I also recognize that the criminal justice system has been used to marginalize certain groups of people and protect the power structure. On bad days I wonder if I am just part of a system that perpetuates that inequality. On good days it feels like the law is malleable enough to effect change—especially if we who are making legal decisions are humble enough to keep checking our inherited biases and worldviews.

How, if at all, does your day job inform—or relate to—your writing life?

Poetry and judging are in different worlds for me, and I get very uncomfortable when they rub up against each other (like they are doing in this interview). Poetry is of the body. It’s “incarnational” in that it complicates the line between body and spirit (or reveals that there is no such line). A poet tries to connect with a reader by providing an experience via the tiny engine of the poem. The experience has to be rooted in the senses, in the body. That means not being afraid of the way you look on the page. Curating the “I” kills the poem. As a judge, on the other hand, I cover up inside a robe and behind a bench. People literally see me as a talking head. I am a symbol. I must be neutral at all costs. Nothing is revealed except the way I think. Okay, maybe that’s too simplistic. People need to know there is a human with feelings on the bench, and they need to know they are truly being heard, but in the end it’s my conclusions (and how they are reached) that count. Good poems don’t reach a conclusion, they open up inside the reader so the experience extends beyond the last line. A good poem suspends judgment.

What creative projects are you working on right now?

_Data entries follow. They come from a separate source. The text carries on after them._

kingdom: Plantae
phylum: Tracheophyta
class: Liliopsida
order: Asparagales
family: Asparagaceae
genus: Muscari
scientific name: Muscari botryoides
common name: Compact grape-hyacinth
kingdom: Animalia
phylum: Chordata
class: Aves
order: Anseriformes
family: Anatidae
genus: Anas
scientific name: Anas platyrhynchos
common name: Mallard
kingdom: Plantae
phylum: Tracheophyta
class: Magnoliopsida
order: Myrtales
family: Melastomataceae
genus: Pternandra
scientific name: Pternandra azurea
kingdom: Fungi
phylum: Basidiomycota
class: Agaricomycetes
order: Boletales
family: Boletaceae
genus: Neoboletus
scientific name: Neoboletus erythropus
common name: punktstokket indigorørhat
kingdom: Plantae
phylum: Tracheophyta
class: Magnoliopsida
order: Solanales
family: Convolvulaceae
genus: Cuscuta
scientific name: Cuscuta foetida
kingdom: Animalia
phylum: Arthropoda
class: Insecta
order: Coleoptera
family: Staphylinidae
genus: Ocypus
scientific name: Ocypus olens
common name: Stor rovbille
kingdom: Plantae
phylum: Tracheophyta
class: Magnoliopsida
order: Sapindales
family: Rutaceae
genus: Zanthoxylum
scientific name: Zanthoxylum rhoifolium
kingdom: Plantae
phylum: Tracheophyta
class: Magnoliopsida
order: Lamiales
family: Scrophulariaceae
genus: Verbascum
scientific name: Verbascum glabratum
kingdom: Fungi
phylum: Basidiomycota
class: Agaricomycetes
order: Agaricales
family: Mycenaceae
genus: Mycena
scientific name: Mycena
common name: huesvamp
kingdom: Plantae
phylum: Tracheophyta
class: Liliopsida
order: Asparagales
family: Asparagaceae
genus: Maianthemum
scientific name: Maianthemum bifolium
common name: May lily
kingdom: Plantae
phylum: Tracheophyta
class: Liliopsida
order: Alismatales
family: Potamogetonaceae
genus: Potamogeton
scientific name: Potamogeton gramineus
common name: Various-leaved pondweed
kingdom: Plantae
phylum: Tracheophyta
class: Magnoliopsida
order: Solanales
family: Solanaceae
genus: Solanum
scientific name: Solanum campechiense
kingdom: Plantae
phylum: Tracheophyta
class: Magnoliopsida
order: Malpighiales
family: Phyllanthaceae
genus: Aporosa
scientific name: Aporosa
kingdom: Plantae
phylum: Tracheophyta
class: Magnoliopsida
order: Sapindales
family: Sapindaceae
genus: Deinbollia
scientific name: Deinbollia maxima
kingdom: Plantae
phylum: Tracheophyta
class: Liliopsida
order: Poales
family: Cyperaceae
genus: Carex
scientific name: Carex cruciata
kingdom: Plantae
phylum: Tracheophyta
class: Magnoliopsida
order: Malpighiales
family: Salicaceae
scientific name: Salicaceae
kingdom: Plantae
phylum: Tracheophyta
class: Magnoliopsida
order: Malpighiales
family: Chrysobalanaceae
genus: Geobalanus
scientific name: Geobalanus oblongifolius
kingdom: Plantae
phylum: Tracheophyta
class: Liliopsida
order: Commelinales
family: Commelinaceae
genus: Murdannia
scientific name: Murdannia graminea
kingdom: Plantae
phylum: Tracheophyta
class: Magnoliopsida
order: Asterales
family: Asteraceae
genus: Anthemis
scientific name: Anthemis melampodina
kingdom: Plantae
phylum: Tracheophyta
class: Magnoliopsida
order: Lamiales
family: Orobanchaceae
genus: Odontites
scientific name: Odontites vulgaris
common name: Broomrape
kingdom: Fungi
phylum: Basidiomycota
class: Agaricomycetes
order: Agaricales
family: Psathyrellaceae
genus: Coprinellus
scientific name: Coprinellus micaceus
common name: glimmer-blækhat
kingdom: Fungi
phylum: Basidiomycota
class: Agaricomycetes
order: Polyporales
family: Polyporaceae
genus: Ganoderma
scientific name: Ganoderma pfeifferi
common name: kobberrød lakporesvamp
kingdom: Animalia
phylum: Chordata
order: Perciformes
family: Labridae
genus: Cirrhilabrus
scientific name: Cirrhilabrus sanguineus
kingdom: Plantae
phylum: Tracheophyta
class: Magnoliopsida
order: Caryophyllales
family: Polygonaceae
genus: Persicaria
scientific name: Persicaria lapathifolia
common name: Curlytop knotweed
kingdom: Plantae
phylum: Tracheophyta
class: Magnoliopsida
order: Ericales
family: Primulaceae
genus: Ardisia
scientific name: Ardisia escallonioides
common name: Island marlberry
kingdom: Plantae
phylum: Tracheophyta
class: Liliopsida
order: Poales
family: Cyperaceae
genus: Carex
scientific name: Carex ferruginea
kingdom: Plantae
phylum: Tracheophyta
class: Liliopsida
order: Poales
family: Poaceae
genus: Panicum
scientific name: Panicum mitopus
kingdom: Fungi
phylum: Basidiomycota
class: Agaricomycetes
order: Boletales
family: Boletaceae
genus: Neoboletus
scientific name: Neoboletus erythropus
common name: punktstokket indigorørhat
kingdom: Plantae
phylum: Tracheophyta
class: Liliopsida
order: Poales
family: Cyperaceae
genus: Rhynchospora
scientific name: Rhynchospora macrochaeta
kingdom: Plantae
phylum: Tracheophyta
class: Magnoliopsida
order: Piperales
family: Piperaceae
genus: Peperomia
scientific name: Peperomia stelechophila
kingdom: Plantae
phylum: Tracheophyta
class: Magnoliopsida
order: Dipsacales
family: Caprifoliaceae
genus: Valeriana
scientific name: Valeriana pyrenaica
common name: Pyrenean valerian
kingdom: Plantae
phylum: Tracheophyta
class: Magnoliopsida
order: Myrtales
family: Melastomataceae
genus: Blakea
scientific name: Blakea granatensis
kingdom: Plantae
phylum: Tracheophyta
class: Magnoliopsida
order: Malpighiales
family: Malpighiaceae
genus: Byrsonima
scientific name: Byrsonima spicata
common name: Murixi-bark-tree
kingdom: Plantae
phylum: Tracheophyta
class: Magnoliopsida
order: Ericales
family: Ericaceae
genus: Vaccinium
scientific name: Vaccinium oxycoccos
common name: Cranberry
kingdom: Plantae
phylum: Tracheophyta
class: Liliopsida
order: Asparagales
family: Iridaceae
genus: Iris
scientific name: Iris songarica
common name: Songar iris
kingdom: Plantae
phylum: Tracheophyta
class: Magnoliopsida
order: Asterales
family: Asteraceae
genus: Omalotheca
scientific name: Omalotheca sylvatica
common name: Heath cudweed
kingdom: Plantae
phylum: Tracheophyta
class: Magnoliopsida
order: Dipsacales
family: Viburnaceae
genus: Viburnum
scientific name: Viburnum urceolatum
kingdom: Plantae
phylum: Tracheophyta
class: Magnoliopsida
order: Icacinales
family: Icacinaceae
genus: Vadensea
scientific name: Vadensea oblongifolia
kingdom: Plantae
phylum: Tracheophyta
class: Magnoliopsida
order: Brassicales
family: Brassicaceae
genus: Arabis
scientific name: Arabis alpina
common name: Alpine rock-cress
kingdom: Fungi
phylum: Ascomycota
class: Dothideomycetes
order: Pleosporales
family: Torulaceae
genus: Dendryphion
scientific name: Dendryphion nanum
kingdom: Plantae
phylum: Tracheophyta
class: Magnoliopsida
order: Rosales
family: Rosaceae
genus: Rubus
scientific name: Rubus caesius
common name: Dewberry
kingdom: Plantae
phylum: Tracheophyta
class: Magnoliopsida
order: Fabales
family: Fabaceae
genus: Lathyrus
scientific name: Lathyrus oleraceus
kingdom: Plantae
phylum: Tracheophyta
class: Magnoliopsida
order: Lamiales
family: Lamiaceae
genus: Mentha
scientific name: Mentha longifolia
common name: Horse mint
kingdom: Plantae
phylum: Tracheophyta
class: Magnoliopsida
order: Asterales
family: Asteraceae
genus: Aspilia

I have a poetry manuscript that I’m shopping around. None of the poems are about my day job. Some of them are poems about coming of age in a religious community in the Midwest in the ’70s. Some are about being the father of daughters. Some are about being in the middle of a long marriage. Some deal with bouts of depression. But really, what poems are about doesn’t matter. It’s what they do. The working title of the manuscript is Extinction Picnic.


Craig van Rooyen graduated from UCLA School of Law and received his MFA in poetry from Pacific University. His poems have appeared in 32 Poems, Best New Poets, The Cincinnati Review, Narrative, New Ohio Review, Ploughshares, Poetry Northwest, Rattle, Southern Humanities Review, and elsewhere.